E) NM: "I will not lie to you, this is a fast-paced floor." (what medical floors are not fast-paced.) Majority of the "day-shift" Nurses are having difficulty getting their medications passed on time." (Oh, that's bad!) :uhoh3:

I know everyone thinks their job is fast paced, but to quote George Orwell, "some animals are more equal than others."

F) NM: "Nursing culture around here can present one with a challenge." "Night-shift nurses seem to assist each other, and support each other." "Day-shift nurses seem to not help each other out, and stick to completing their own work." (Great, new guy on the floor with no co-worker support.)

I'd want to follow up with this. What does the manager think influences the cultural difference between day and night shifts? Is it structural (day shift nurses pulled in more directions with all the 9-5 goings on making it harder to look outside one's own assignment), personality (folks who happen to work days just happen to not help each other out), experiential (is the average experience level different between the two shifts)? And then I might want to ask about openings on the helpful night shift.
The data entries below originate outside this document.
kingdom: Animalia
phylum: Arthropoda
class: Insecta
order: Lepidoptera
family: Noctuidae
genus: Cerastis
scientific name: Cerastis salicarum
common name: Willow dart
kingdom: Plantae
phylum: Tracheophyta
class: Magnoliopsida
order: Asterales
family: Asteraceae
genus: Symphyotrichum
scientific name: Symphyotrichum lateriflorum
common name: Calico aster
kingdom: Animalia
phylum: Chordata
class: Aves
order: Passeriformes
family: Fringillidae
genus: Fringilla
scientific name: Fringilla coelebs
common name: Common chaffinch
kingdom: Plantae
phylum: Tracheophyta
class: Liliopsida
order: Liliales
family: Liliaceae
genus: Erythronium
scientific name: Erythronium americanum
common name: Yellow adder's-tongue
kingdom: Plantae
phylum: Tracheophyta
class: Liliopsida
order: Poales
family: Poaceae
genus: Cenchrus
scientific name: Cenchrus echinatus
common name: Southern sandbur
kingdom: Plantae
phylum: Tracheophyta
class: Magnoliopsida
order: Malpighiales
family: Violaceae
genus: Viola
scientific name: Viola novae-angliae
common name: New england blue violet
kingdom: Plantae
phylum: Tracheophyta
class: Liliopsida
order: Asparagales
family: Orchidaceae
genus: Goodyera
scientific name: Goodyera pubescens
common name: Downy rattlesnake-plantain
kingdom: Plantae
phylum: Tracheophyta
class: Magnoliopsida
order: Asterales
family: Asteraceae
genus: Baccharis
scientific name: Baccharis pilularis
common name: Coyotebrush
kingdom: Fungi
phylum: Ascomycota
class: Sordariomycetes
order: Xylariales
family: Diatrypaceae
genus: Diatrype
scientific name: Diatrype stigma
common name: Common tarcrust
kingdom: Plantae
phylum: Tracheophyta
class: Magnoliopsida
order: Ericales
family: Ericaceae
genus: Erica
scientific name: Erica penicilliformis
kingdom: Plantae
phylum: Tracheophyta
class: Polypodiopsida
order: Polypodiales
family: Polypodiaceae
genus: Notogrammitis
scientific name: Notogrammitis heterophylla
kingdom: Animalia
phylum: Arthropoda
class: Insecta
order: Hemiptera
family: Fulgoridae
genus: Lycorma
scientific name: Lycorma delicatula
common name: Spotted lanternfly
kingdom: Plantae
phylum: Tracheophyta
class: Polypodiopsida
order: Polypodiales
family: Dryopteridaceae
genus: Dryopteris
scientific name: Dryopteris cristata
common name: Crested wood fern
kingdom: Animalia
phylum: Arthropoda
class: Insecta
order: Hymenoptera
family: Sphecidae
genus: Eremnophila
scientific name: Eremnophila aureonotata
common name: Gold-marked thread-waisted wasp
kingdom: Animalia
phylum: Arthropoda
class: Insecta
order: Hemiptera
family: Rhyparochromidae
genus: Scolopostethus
G) For an entry-level person what acuity level should I expect, less critical?.

NM: "Oh no, you would have the same patient acuity level as the experienced nurses." "And, we get several admits during the day." 4 to 5 patient ratio. Total of 3 nurses on the floor. (Nice!) :uhoh3:

After orientation I was given the same acuity assignments as the experienced nurses. You have a year of experience and are being offered a decent orientation. I don't think it's out of order to expect you to jump in and do the best you can do.

H) What is the Nurse retention rate for this floor?

NM: "Actually, it is low. Approximately, 26%. :eek:

This is pretty low. I'd want to hear what they said about reasons for this (is the unit a stepping ground to ICU? it it burnout? is it the aforementioned culture?). On the plus side at least they were open about it. Better to know than to be told it's low and find out after the fact that there are major issues.

I) What heart dysrhythmias are Nurses presented with on this floor?

(Are we talking afib?) NM: Oh, no... V-tach, heart blocks, anything, and we run "Codes" too! (Three Nurses on the floor, and 'we' run codes, with the combined Nursing year's experience around 10 fingers.) :eek:

Well, it IS telemetry.

J) NM: The Nurses do narrative charting at the present, but a computer system is on

the way..to do Electronic Charting- Maybe by June." (Critical patients, and the Nurses are still doing narrative charting...no wonder the Nurses are unable to complete their Med- pass on time.)

That's a bummer. Paper charting sucks and is so time consuming compared to computer charting (at least ime).

K) The unit also has 16 rooms with double beds. Total census is kept around 16. This enables the patients to have a "private" room. That is nice, but the work ergonomics is destroyed. The nurse is forced to walk a great distance between the 4-5 assigned patients, not congruent with time management. Then, if another patient is admitted to an occupied room, the nurse has to deal with the fall out of a disgruntled patient ." I WANT A PRIVATE ROOM!"

Eh. That wouldn't be a dealbreaker for me. Patients get ****** about the darndest things sometimes.

NM: "Would you be interested in this position?" ME: I think I will pass... where is the elevator, I am really distraught right now. Where is my truck, I got to get out of here!

Definitely a few red flags there for me, but some of the things you seem to be worried about don't sound that horrible to me. The biggest concern I would have is with the retention rate and the lack of teamwork on day shift. And perhaps there are issues on the unit that could be an opportunity for an up and coming nurse to be involved in fixing. I do like that the NM was open about those problems, and seemed to have a sense of the culture of both shifts.

Oy, I just read the rest of the thread. People shouldn't code on telemetry floors? Ok. Why do they need to be on telemetry if they're not AT RISK FOR CODING? And you want to do ICU? What kind of patients do you think you'd have on an ICU?

I think you made the right decision turning down the job- I don't think you would have been a good fit.